*Exercise directions*. Which lines in the records below hold the word "neck"? Copy each of them.

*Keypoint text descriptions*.
_____
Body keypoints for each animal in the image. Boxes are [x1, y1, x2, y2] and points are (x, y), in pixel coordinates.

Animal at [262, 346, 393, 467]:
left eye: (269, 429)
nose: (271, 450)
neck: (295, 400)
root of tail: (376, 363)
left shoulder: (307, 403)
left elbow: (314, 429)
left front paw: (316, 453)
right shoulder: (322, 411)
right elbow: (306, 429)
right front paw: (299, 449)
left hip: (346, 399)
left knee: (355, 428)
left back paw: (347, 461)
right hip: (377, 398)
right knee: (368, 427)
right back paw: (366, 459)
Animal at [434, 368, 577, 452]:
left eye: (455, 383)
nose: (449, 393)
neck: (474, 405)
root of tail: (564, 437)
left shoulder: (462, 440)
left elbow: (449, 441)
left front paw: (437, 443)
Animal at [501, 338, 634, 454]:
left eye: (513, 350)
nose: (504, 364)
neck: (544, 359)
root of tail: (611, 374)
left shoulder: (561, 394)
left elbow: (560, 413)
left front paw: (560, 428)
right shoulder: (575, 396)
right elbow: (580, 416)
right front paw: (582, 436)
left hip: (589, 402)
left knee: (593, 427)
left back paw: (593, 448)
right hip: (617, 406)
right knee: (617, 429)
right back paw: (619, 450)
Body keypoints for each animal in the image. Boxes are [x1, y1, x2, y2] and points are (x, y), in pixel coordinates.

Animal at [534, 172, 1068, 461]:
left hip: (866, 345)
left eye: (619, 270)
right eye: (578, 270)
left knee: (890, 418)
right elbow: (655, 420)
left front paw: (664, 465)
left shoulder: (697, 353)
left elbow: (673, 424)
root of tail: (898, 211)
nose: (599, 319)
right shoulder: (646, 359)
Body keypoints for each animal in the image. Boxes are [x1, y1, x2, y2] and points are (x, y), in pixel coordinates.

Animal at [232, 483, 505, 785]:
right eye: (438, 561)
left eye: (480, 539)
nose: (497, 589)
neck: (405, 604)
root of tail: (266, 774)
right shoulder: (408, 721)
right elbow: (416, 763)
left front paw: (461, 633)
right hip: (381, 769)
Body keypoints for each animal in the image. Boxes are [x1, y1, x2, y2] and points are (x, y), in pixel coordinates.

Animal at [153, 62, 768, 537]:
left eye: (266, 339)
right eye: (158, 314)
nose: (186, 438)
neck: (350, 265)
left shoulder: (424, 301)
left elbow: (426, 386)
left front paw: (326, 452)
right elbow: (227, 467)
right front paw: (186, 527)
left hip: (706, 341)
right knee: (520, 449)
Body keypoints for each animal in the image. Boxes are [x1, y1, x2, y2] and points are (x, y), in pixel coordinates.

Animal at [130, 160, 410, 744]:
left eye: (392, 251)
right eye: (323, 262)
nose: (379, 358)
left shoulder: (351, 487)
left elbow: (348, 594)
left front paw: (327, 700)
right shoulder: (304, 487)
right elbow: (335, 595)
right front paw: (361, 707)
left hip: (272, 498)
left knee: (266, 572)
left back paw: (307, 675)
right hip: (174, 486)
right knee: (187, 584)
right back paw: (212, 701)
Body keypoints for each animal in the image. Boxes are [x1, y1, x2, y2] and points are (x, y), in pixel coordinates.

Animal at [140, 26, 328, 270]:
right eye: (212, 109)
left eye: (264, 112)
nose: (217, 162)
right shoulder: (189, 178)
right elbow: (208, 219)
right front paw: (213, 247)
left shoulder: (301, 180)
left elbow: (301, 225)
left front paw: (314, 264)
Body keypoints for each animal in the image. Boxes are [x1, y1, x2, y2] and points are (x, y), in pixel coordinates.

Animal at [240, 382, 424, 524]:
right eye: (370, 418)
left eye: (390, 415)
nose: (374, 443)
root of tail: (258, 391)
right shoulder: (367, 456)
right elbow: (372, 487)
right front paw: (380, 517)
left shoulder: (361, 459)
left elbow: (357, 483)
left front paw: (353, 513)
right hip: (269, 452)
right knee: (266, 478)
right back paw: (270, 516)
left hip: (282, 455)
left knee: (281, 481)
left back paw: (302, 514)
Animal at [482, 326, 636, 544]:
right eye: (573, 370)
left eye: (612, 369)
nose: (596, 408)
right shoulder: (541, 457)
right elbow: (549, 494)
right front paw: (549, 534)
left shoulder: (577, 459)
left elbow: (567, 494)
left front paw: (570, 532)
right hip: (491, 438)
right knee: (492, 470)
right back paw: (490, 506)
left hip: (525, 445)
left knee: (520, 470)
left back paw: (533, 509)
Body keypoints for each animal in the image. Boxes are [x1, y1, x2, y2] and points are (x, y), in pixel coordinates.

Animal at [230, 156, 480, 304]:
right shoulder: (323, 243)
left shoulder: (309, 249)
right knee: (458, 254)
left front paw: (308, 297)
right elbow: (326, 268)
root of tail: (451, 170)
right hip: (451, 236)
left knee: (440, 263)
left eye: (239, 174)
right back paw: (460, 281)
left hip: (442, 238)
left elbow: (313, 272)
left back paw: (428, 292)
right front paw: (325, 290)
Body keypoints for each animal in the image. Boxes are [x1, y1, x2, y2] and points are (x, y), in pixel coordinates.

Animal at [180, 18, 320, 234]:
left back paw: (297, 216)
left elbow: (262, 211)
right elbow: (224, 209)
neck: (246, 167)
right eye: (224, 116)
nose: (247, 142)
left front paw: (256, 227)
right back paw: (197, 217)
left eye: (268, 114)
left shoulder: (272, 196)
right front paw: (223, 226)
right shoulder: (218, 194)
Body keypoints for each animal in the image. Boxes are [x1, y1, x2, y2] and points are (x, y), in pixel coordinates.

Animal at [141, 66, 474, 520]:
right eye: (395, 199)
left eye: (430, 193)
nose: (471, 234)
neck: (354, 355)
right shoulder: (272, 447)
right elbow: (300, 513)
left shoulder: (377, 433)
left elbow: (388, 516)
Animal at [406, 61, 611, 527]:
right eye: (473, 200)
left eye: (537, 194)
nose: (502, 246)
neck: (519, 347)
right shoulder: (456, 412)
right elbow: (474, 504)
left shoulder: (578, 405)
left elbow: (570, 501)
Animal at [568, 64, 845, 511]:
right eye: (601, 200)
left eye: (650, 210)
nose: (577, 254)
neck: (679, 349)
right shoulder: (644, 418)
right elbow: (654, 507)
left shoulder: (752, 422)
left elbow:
_____
*Solution to this exercise*.
neck: (295, 400)
neck: (474, 405)
neck: (544, 359)
neck: (405, 604)
neck: (350, 265)
neck: (246, 167)
neck: (354, 355)
neck: (519, 347)
neck: (679, 349)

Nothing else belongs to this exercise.